PROBLEM DESCRIPTION:
Among the entries that follow, the required portion opens with the line containing "left shoulder: (889, 1456)" and closes with the line containing "left back paw: (1233, 1478)". Give that portion again exactly, and nothing else.

*** Opening of PROVIDED INFORMATION ***

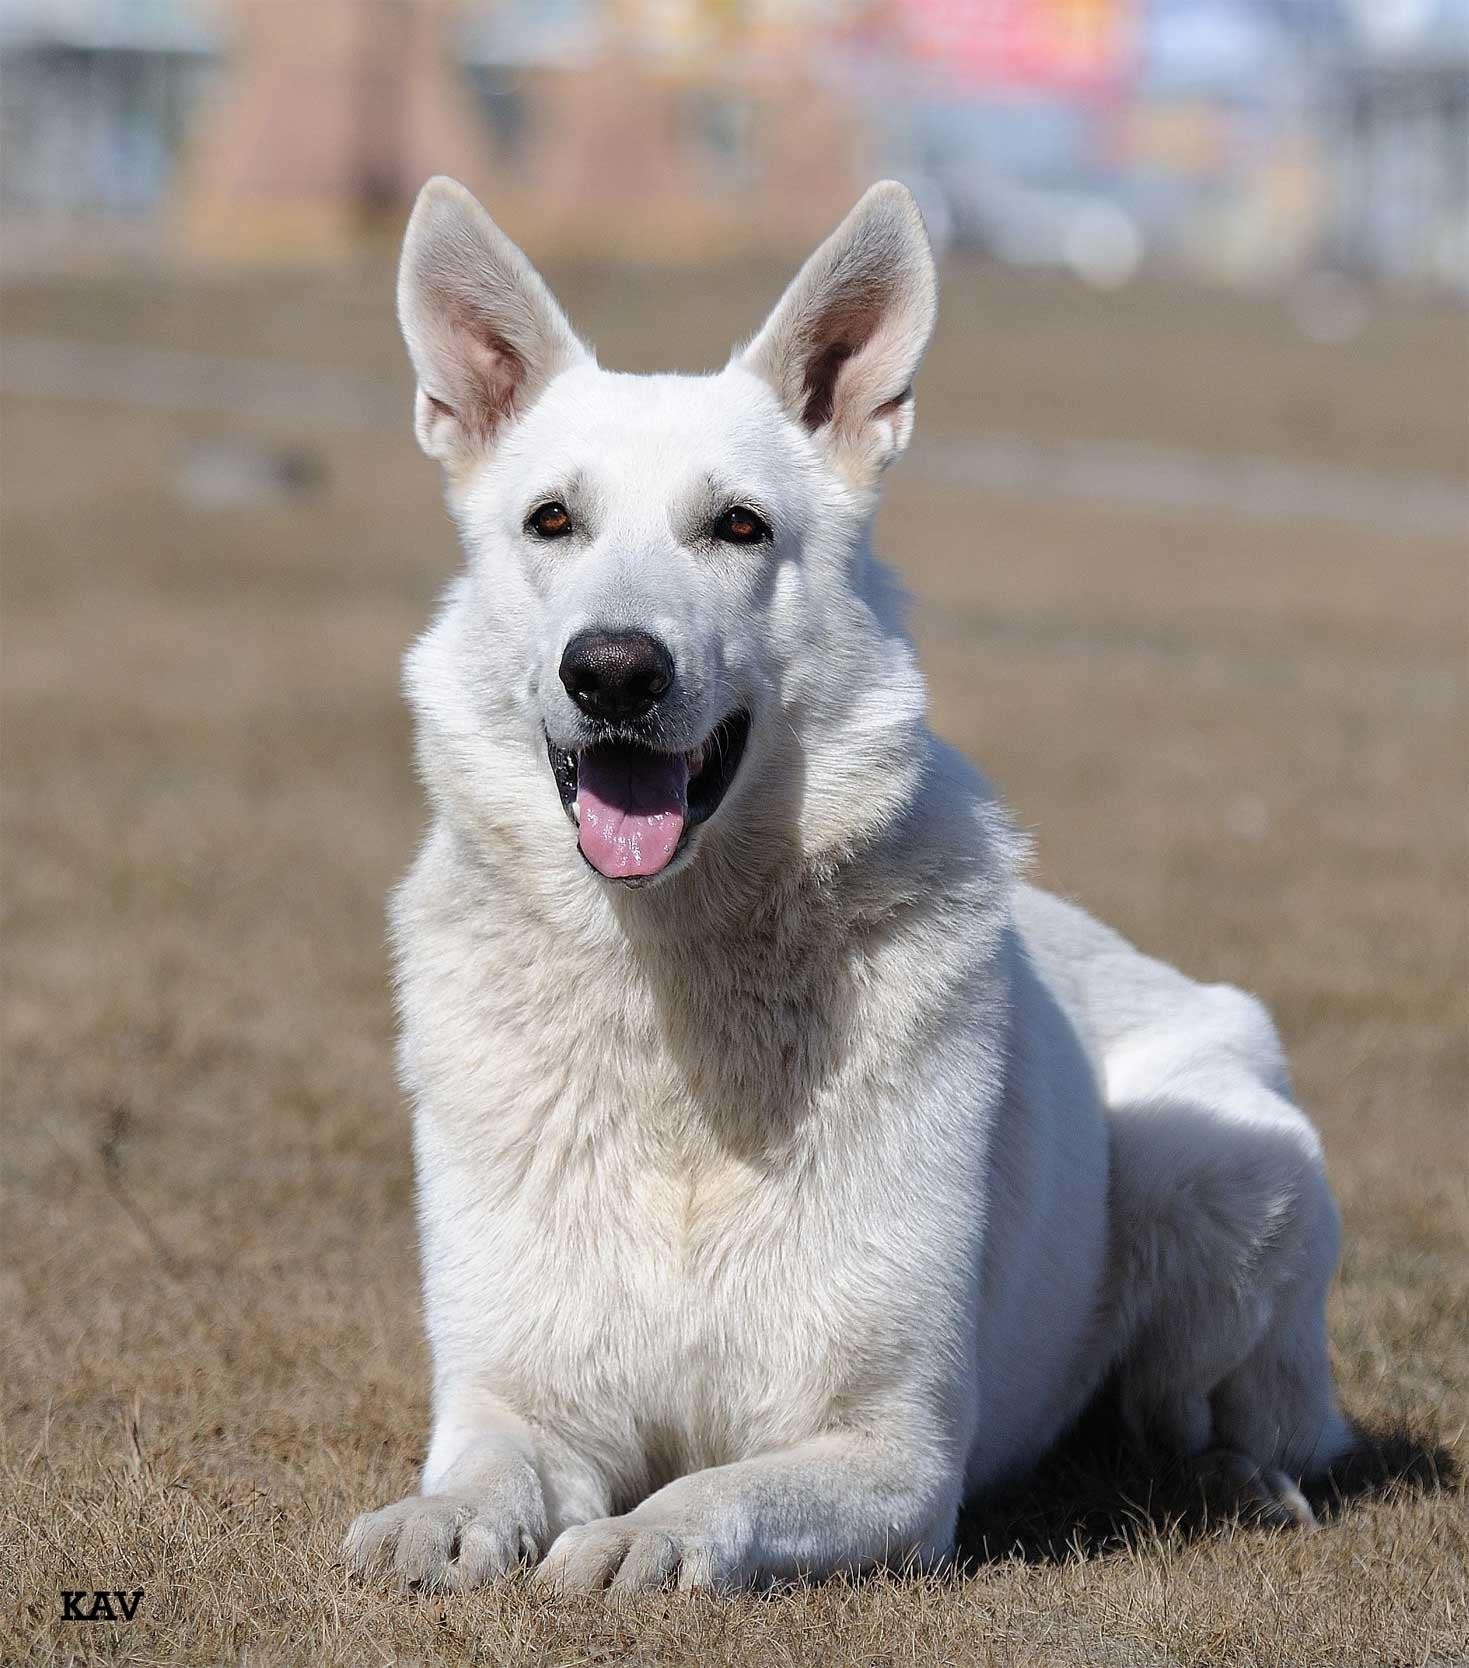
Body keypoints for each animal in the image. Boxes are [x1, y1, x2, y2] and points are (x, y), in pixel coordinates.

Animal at [343, 175, 1353, 1594]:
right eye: (551, 522)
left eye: (737, 527)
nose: (613, 670)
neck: (676, 987)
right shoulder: (522, 1401)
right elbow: (485, 1474)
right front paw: (433, 1521)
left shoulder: (889, 1456)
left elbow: (714, 1493)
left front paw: (640, 1541)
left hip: (1210, 1167)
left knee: (1215, 1414)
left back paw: (1233, 1478)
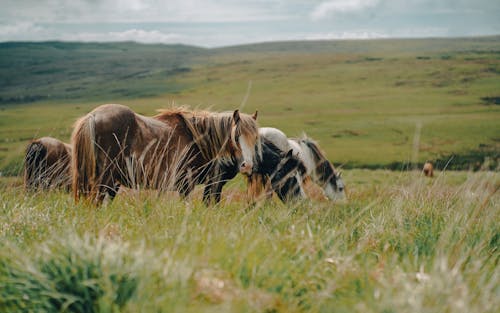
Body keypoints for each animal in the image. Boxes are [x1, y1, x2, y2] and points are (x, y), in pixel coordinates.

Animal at [72, 103, 260, 204]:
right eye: (236, 136)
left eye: (256, 137)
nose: (247, 166)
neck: (200, 141)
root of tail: (93, 116)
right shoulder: (194, 184)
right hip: (106, 179)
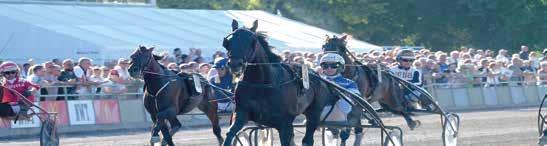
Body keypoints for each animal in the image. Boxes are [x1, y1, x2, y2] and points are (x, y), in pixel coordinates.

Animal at [223, 19, 372, 146]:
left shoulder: (284, 123)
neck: (262, 83)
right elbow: (230, 133)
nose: (234, 64)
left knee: (309, 139)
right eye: (228, 41)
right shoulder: (241, 112)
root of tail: (318, 76)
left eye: (251, 41)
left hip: (314, 113)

*** Close of PROVIDED INFORMATION ***

SOLVED PROBLEM:
left shoulder: (889, 1456)
left elbow: (714, 1493)
left front paw: (640, 1541)
left hip: (1210, 1167)
left knee: (1215, 1414)
left back paw: (1233, 1478)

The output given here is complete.